Soutenance: January 28, 2026
Amphitheatre - IEMN Site de Valenciennes - UPHF - Valenciennes

Jury

Reporters:

  • Mr. Zahid AKHTAR - State University of New York Polytechnic Institute
  • Mrs Laetitia JOURDAN - CRISTAL, Lille

Examiners:

  • Mr Azeddine BEGHDADI - Université Sorbonne Paris Nord
  • Mr Yassine RUICHECK - Université de Technologie de Belfort-Montbéliard

Invited guests:

  • Mr Smail NIAR - Université Polytechnique Hauts-de- France
  • Mrs Atika RIVENQ - Université Polytechnique Hauts-de- France

Thesis supervisors:

  • Mr Abdelmalik TALEB-AHMED - Université Polytechnique Hauts de France
  • Mr. Abdenour HADID - Sorbonne University, Abu Dhabi (UAE)

Summary

Generative artificial intelligence (AI) and its applications offer considerable advantages, but raise potentially critical societal and ethical issues. This thesis explores the field of synthetic content generation and detection, with a particular focus on synthetic images. These are AI-generated images that can appear indistinguishable from real photographs, creating new challenges for digital forensics, media integrity and public trust. While generative models such as generative adversarial networks (GANs) and diffusion models have evolved rapidly, most existing detection methods remain limited in terms of generalizability, robustness and interpretability. To address these challenges, this research investigates new AI-based approaches to improve the generalizability, robustness and interpretability of current image detection methods. The various aspects of synthetic image detection are examined in this thesis through four major contributions. The first contribution, entitled Bi-LORA, proposes an efficient vision-language approach that reformulates the detection problem in the form of an image caption generation task. The method demonstrates a remarkable zero-shot degeneracy capability in the face of as yet unseen generative models. The second
contribution, named RAVID, introduces a retrieval-augmented visual detection framework. This framework aims to enhance the robustness and interpretability of detection systems by integrating a relevant external visual context.

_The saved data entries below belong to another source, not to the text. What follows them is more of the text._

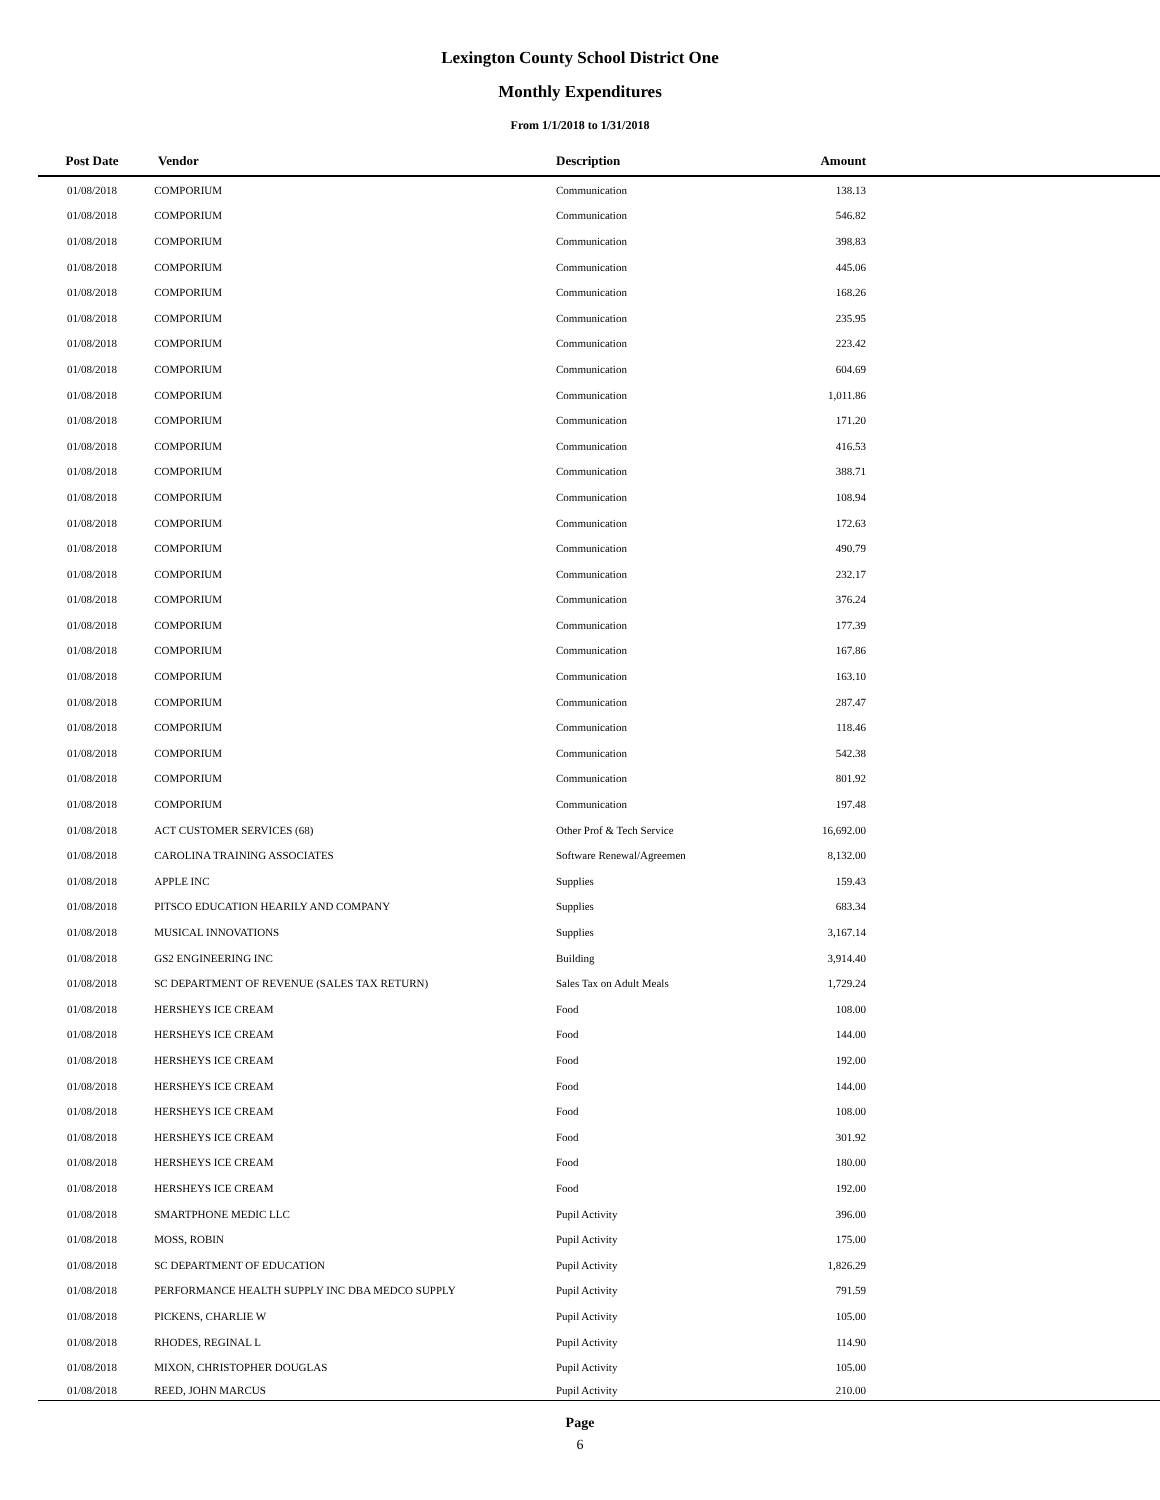Lexington County School District One
Monthly Expenditures
From 1/1/2018 to 1/31/2018
| Post Date | Vendor | Description | Amount | |
| --- | --- | --- | --- | --- |
| 01/08/2018 | COMPORIUM | Communication | 138.13 | |
| 01/08/2018 | COMPORIUM | Communication | 546.82 | |
| 01/08/2018 | COMPORIUM | Communication | 398.83 | |
| 01/08/2018 | COMPORIUM | Communication | 445.06 | |
| 01/08/2018 | COMPORIUM | Communication | 168.26 | |
| 01/08/2018 | COMPORIUM | Communication | 235.95 | |
| 01/08/2018 | COMPORIUM | Communication | 223.42 | |
| 01/08/2018 | COMPORIUM | Communication | 604.69 | |
| 01/08/2018 | COMPORIUM | Communication | 1,011.86 | |
| 01/08/2018 | COMPORIUM | Communication | 171.20 | |
| 01/08/2018 | COMPORIUM | Communication | 416.53 | |
| 01/08/2018 | COMPORIUM | Communication | 388.71 | |
| 01/08/2018 | COMPORIUM | Communication | 108.94 | |
| 01/08/2018 | COMPORIUM | Communication | 172.63 | |
| 01/08/2018 | COMPORIUM | Communication | 490.79 | |
| 01/08/2018 | COMPORIUM | Communication | 232.17 | |
| 01/08/2018 | COMPORIUM | Communication | 376.24 | |
| 01/08/2018 | COMPORIUM | Communication | 177.39 | |
| 01/08/2018 | COMPORIUM | Communication | 167.86 | |
| 01/08/2018 | COMPORIUM | Communication | 163.10 | |
| 01/08/2018 | COMPORIUM | Communication | 287.47 | |
| 01/08/2018 | COMPORIUM | Communication | 118.46 | |
| 01/08/2018 | COMPORIUM | Communication | 542.38 | |
| 01/08/2018 | COMPORIUM | Communication | 801.92 | |
| 01/08/2018 | COMPORIUM | Communication | 197.48 | |
| 01/08/2018 | ACT CUSTOMER SERVICES (68) | Other Prof & Tech Service | 16,692.00 | |
| 01/08/2018 | CAROLINA TRAINING ASSOCIATES | Software Renewal/Agreemen | 8,132.00 | |
| 01/08/2018 | APPLE INC | Supplies | 159.43 | |
| 01/08/2018 | PITSCO EDUCATION HEARILY AND COMPANY | Supplies | 683.34 | |
| 01/08/2018 | MUSICAL INNOVATIONS | Supplies | 3,167.14 | |
| 01/08/2018 | GS2 ENGINEERING INC | Building | 3,914.40 | |
| 01/08/2018 | SC DEPARTMENT OF REVENUE (SALES TAX RETURN) | Sales Tax on Adult Meals | 1,729.24 | |
| 01/08/2018 | HERSHEYS ICE CREAM | Food | 108.00 | |
| 01/08/2018 | HERSHEYS ICE CREAM | Food | 144.00 | |
| 01/08/2018 | HERSHEYS ICE CREAM | Food | 192.00 | |
| 01/08/2018 | HERSHEYS ICE CREAM | Food | 144.00 | |
| 01/08/2018 | HERSHEYS ICE CREAM | Food | 108.00 | |
| 01/08/2018 | HERSHEYS ICE CREAM | Food | 301.92 | |
| 01/08/2018 | HERSHEYS ICE CREAM | Food | 180.00 | |
| 01/08/2018 | HERSHEYS ICE CREAM | Food | 192.00 | |
| 01/08/2018 | SMARTPHONE MEDIC LLC | Pupil Activity | 396.00 | |
| 01/08/2018 | MOSS, ROBIN | Pupil Activity | 175.00 | |
| 01/08/2018 | SC DEPARTMENT OF EDUCATION | Pupil Activity | 1,826.29 | |
| 01/08/2018 | PERFORMANCE HEALTH SUPPLY INC DBA MEDCO SUPPLY | Pupil Activity | 791.59 | |
| 01/08/2018 | PICKENS, CHARLIE W | Pupil Activity | 105.00 | |
| 01/08/2018 | RHODES, REGINAL L | Pupil Activity | 114.90 | |
| 01/08/2018 | MIXON, CHRISTOPHER DOUGLAS | Pupil Activity | 105.00 | |
| 01/08/2018 | REED, JOHN MARCUS | Pupil Activity | 210.00 | |
Page
6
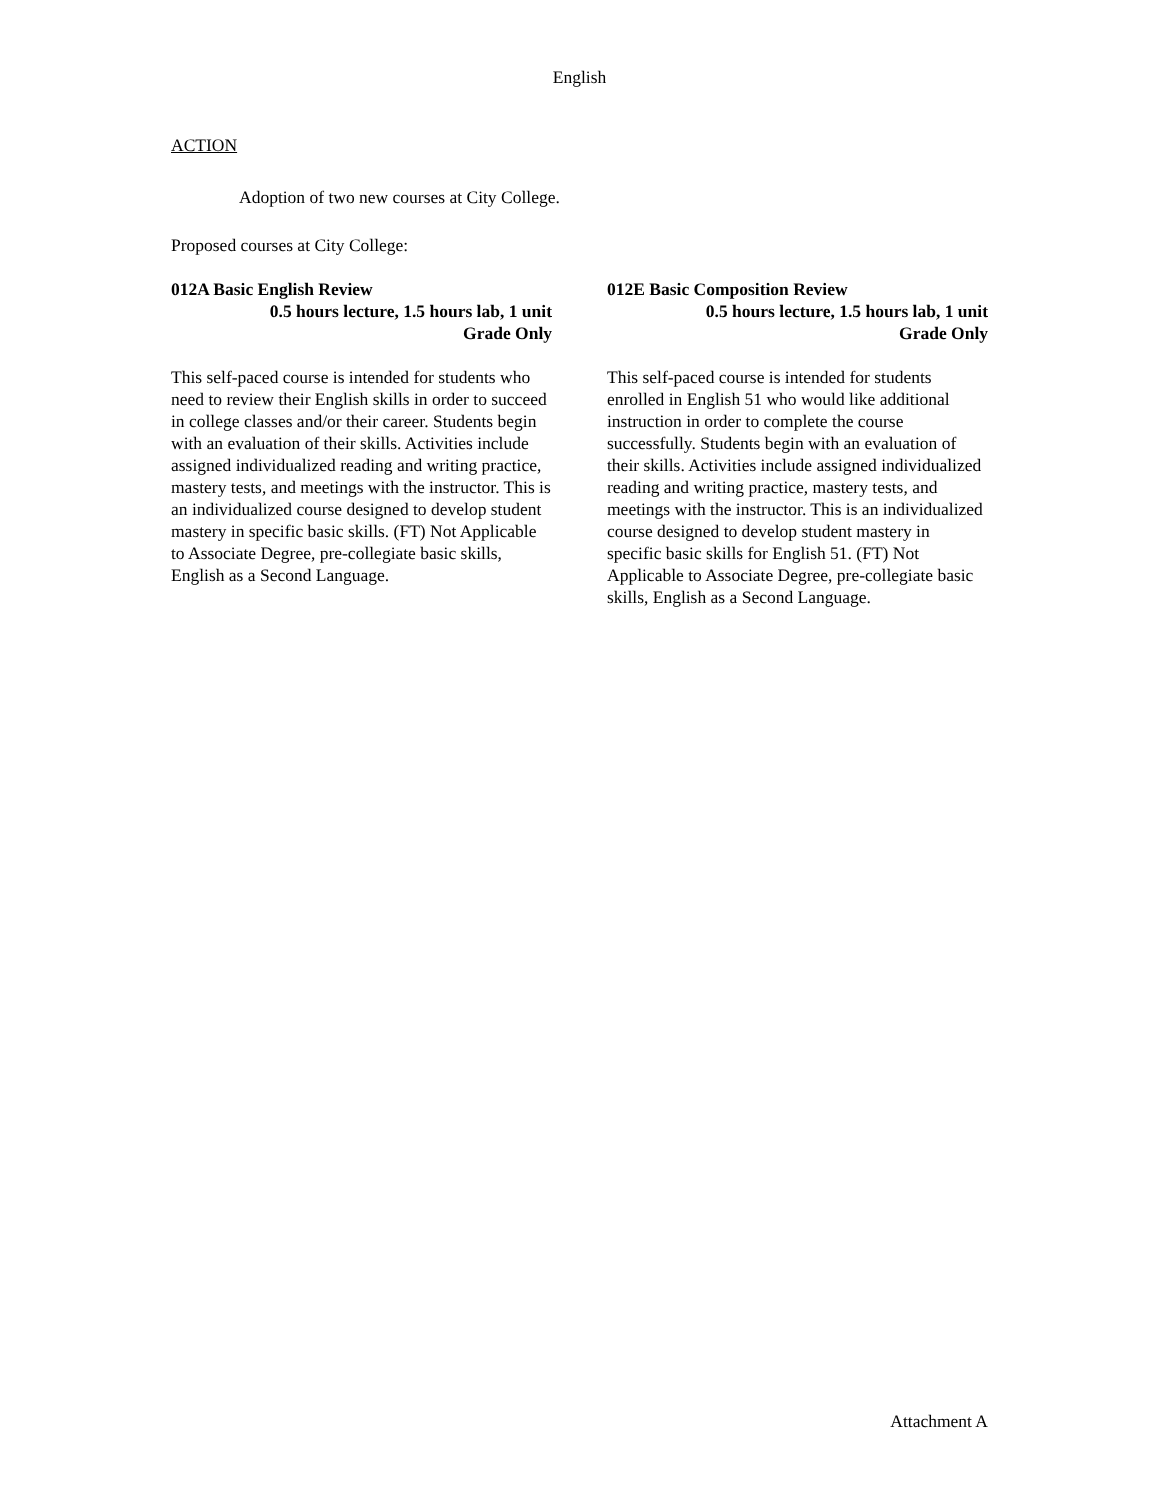English
ACTION
Adoption of two new courses at City College.
Proposed courses at City College:
012A Basic English Review
0.5 hours lecture, 1.5 hours lab, 1 unit
Grade Only
This self-paced course is intended for students who need to review their English skills in order to succeed in college classes and/or their career. Students begin with an evaluation of their skills. Activities include assigned individualized reading and writing practice, mastery tests, and meetings with the instructor. This is an individualized course designed to develop student mastery in specific basic skills. (FT) Not Applicable to Associate Degree, pre-collegiate basic skills, English as a Second Language.
012E Basic Composition Review
0.5 hours lecture, 1.5 hours lab, 1 unit
Grade Only
This self-paced course is intended for students enrolled in English 51 who would like additional instruction in order to complete the course successfully. Students begin with an evaluation of their skills. Activities include assigned individualized reading and writing practice, mastery tests, and meetings with the instructor. This is an individualized course designed to develop student mastery in specific basic skills for English 51. (FT) Not Applicable to Associate Degree, pre-collegiate basic skills, English as a Second Language.
Attachment A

The third contribution, DeeCLIP, presents a lightweight model based on a transformer-type architecture, which combines shallow and deep features to improve resilience to visual degradation and post-processing operations. Finally, the fourth contribution, FIDAVL, proposes a unified approach to synthetic image detection and source attribution, within a multitasking framework based on soft prompt tuning in vision-language models. This thesis provides an in-depth analysis of the current state of research on synthetic images and their societal impact. It underlines the importance and urgency of designing detection methods that are both efficient and robust. The approaches developed in this work contribute to the advancement of scientific research, and have concrete application potential in the fields of media authenticity and digital security. In this perspective, this research represents a significant step towards the development of solutions to the challenges raised by GenAI.